Durch die weitgehende Immunisierung der Bevölkerung und der vorherrschenden, häufig weniger schwer verlaufenden Omikron-Variante ist die Fallschwere erheblich reduziert worden [4]. Ein solcher pneumonischer Verlauf ist aktuell bei ungeimpften Risikopersonen oder solchen mit schwerer Immunsuppression in Betracht zu ziehen bzw. als bakterielle Superinfektion bei COVID-19-Infektion.

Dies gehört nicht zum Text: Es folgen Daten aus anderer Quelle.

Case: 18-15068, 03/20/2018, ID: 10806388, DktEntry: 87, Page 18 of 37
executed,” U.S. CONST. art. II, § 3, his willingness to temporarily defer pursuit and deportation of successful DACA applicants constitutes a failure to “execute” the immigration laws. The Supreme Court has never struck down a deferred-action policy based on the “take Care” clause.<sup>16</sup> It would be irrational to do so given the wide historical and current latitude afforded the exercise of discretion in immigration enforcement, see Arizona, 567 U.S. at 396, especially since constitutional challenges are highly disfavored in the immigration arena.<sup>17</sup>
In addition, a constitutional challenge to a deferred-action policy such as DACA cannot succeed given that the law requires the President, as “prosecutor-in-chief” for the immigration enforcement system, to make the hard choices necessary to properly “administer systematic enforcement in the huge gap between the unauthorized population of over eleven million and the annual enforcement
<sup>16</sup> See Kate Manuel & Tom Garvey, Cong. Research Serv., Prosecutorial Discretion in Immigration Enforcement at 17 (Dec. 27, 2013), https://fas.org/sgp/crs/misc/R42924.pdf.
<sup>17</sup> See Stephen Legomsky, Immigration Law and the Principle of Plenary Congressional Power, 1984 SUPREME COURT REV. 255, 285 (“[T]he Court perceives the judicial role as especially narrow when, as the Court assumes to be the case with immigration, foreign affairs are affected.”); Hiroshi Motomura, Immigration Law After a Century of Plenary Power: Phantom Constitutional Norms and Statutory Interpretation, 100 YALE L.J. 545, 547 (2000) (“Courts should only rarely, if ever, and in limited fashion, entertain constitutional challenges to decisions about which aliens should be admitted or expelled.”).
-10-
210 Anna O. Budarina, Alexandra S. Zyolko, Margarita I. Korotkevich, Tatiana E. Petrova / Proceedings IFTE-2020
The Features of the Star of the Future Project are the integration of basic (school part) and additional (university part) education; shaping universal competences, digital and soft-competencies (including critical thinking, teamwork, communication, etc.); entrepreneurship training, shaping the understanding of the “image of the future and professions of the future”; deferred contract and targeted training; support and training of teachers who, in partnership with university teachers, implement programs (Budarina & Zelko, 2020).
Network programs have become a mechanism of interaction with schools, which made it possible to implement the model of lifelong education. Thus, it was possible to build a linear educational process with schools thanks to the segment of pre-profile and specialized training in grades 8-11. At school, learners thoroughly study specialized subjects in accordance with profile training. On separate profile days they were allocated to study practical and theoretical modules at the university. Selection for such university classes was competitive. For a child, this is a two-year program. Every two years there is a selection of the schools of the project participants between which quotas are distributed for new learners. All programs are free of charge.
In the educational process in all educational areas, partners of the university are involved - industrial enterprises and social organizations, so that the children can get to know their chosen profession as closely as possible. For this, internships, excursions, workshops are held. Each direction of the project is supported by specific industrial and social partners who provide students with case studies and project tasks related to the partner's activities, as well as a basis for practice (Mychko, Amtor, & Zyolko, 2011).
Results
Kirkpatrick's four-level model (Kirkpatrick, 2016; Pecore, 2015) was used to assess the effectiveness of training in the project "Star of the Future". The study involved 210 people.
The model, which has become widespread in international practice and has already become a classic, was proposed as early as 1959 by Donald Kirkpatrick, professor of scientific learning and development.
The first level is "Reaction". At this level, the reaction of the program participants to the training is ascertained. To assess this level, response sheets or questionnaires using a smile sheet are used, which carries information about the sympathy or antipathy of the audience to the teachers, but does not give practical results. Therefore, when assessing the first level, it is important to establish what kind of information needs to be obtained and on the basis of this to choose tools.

Untersuchungsbefunde, die auf eine Pneumonie hinweisen

  • Inspiratorische Rasselgeräusche bzw. Bronchialatmen

  • Abgeschwächtes Atemgeräusch bzw. Klopfschalldämfung bei parapneumonischer Ergussbildung.

  • Weitere Merkmale sind als Risikoparameter weiter unten aufgeführt.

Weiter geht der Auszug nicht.